Discussion of Lab 6 and Project 4, including implementation details and sign-extension strategies.
Explanations of RISC-V shift operations and differences between 32-bit and 64-bit instruction formats.
Overview of cache memory concepts, types of cache implementations, and their role in mitigating the CPU–memory performance gap.

Students: Update bits.c by changing 64 to 63 in the sign-extend function, aligning with the lecture explanation.
Students: Use JAL instead of call in the sort code and the FIBREC implementation for Project 4 to avoid implementing AUIPC.
Students: Implement dynamic analysis in Project 4 by updating the analysis struct counts accurately (e.g., instruction-type counters).
Students: Read the cache memory guide before the next lecture.
Greg: Release Lab 7 (practice). Due Monday.

Addressed a discrepancy between the lecture’s sign-extension explanation and the provided code for Lab 6. Students may keep the original code or modify it to match the lecture; the lecture-aligned change is preferred for logical consistency.
Announced Lab 7 (due Monday) and a midterm practice resource.
Planned coverage includes the dynamic analysis component of Project 4 and an introduction to cache memory.
A deeper dive into implementing the cache simulator is scheduled for the next lecture.

Clarified differences between 32-bit and 64-bit SRLI (Shift Right Logical Immediate):
64-bit SRLI requires an additional bit in the shift amount field due to the larger register width.
The shift amount is treated as unsigned (not sign-extended).
Demonstrated how to verify these details in the RISC-V specification.

Reinforced that SRLI’s shift amount is an unsigned field rather than a signed value.
Demonstrated rapid verification workflows (e.g., scanning the RISC-V manual) to confirm instruction semantics.

Explained that call typically expands into two instructions (including AUIPC), while JAL can be used directly when applicable.
Recommended:
Replace call with JAL in the provided sort code.
Use JAL in the FIBREC implementation to avoid emulating AUIPC.

Demonstrated dynamic analysis to collect execution metrics:
Count instruction classes such as I-type, R-type, load, store, and branch.
Example: Running FIBREC with input 10 produced 1,675 total instructions.
Compared memory access profiles for FIBREC vs. sorting, emphasizing how different programs exhibit different memory behavior.
Guidance:
Prioritize correctness of program execution and analysis counts.
Maintain clean, non-redundant instrumentation code.

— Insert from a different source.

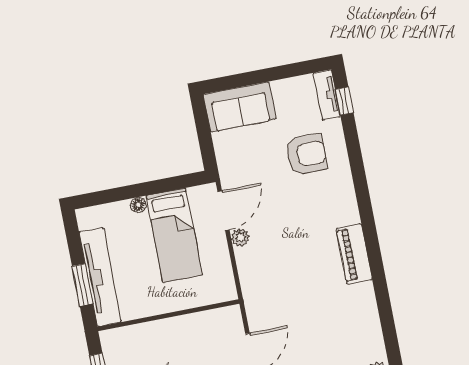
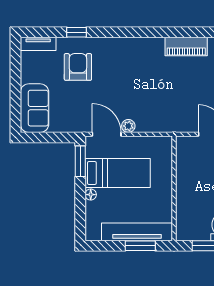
window: (344, 101) -> (76, 32), moved
window: (180, 182) -> (80, 161), added
piano: (354, 254) -> (186, 46), moved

Reviewed the historical trend: transistor counts approximately double every ~1.5 years (Moore’s Law), historically boosting performance.
Noted the widening gap between CPU speeds and main memory latency, motivating the need for cache hierarchies.

Contrasted SRAM vs. DRAM:
SRAM: faster, more expensive, less dense.
DRAM: slower, cheaper, more dense.
Explained why caches are effective: they keep frequently accessed data in faster memory, reducing access time.
Clarified why SRAM is not used exclusively: cost and area constraints.

Key reasons caches work well:
Temporal locality: recently accessed data/instructions tend to be reused.
Spatial locality: nearby data is likely to be accessed soon (e.g., sequential instructions, array traversal, loops).
Three core cache questions:
Where is a given address located (mapping to cache)?
Is the data present (hit/miss detection)?
Which data should be evicted when the cache is full (replacement policy)?

Introduced common cache organizations:
Direct-mapped
Fully associative
Set-associative (often a practical balance of flexibility and efficiency)
Next session will expand on these topics.
Students are encouraged to review the cache memory guide; Greg and Shreyas are available for support.